- **DIRECTIONS FOR THIS TASK**:
Set out exactly, line by line, the stretch of data below that begins at the line containing "bottle: present [1072,888,1098,956]" and ends at the line containing "planter: present [413,1343,509,1468]", with both ends kept.

BEGIN RECORD SET

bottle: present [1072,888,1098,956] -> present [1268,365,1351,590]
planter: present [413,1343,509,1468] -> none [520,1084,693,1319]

END RECORD SET
BEGIN RECORD SET

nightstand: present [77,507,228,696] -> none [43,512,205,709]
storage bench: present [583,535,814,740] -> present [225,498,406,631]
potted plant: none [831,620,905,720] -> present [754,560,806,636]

END RECORD SET
BEGIN RECORD SET

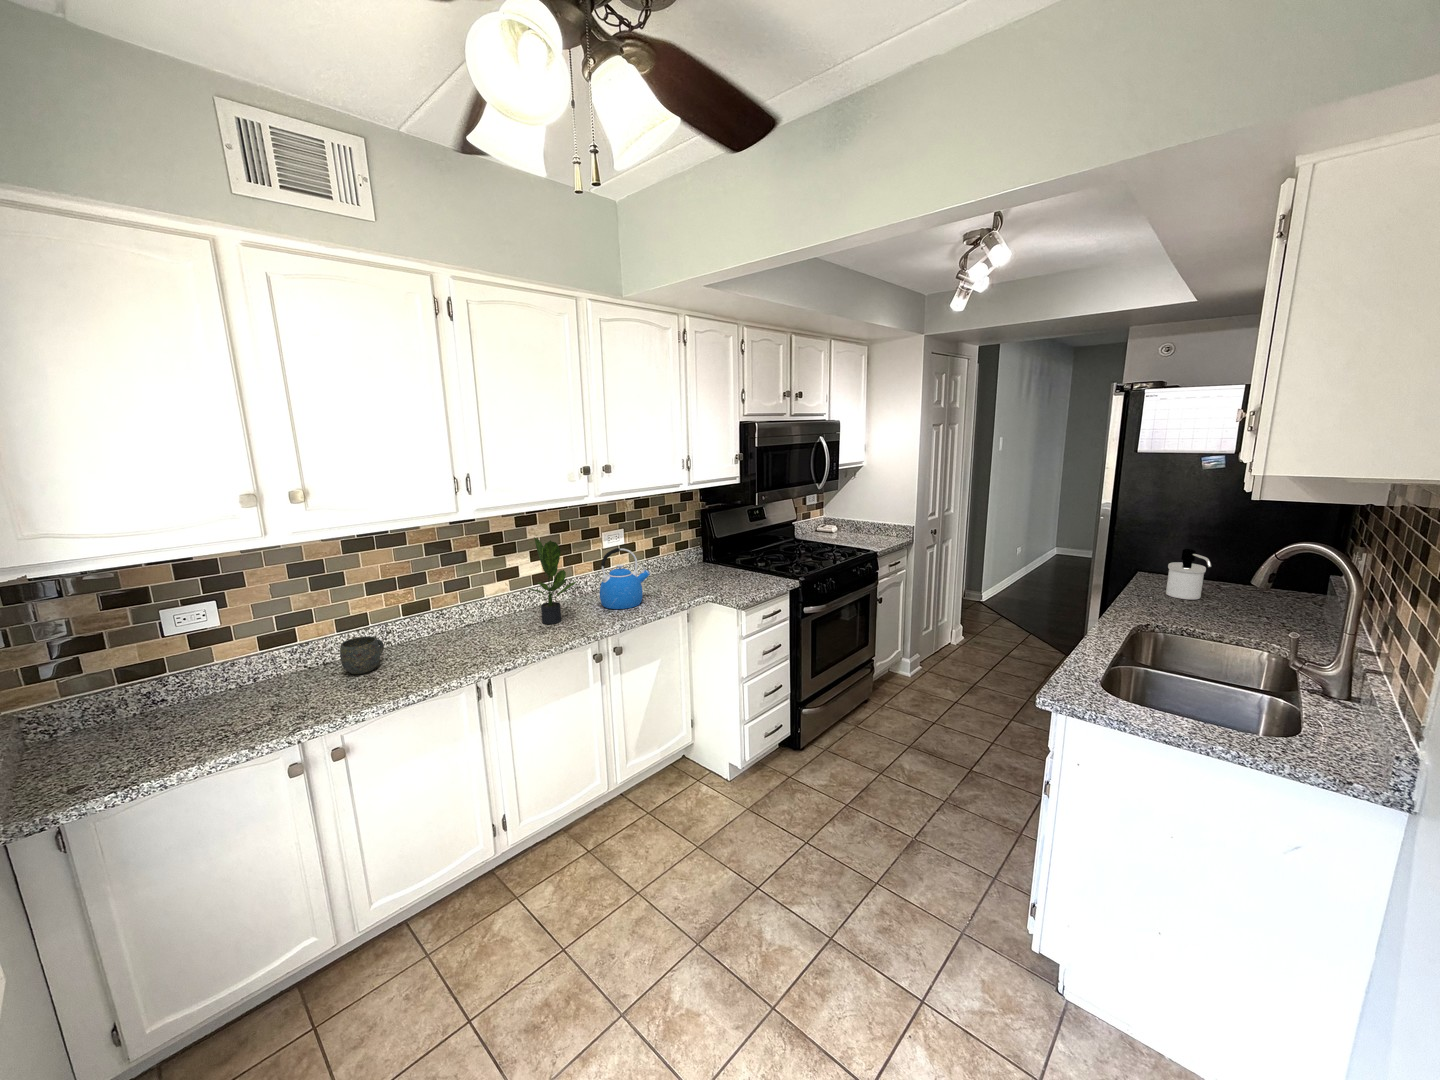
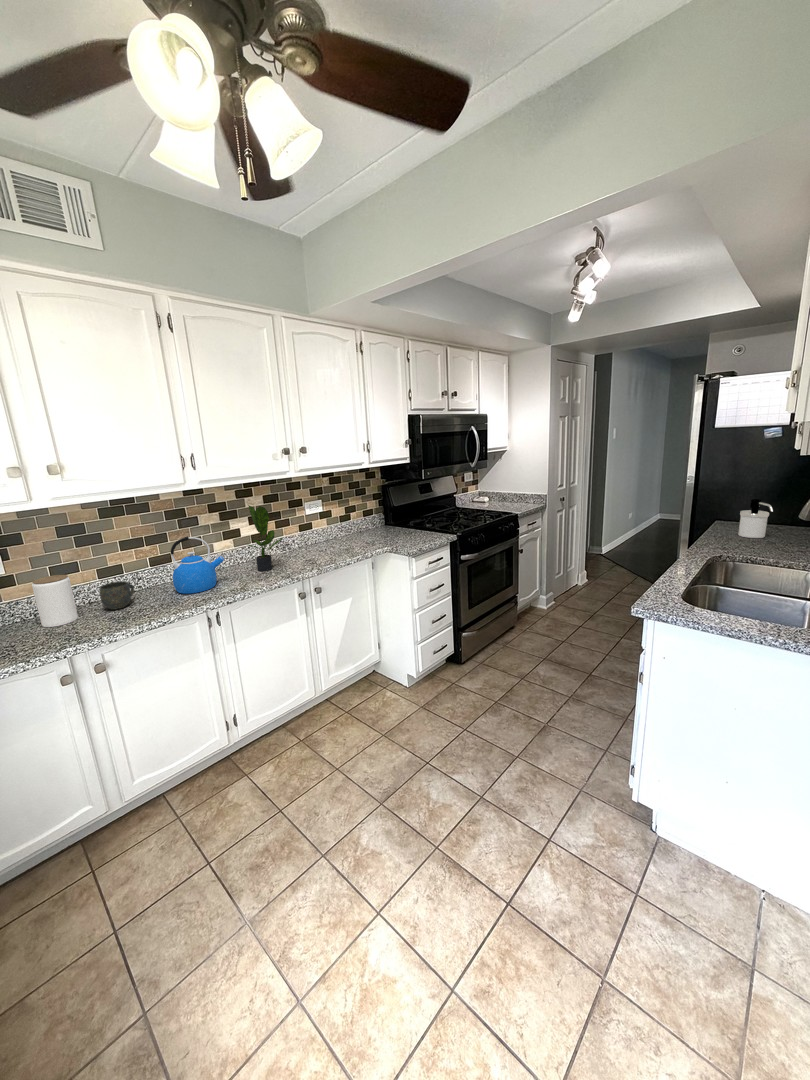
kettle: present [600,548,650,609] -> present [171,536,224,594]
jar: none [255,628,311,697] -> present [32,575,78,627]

END RECORD SET

- **COMPLETED EXERCISE**:
bottle: present [1072,888,1098,956] -> present [1268,365,1351,590]
planter: present [413,1343,509,1468] -> none [520,1084,693,1319]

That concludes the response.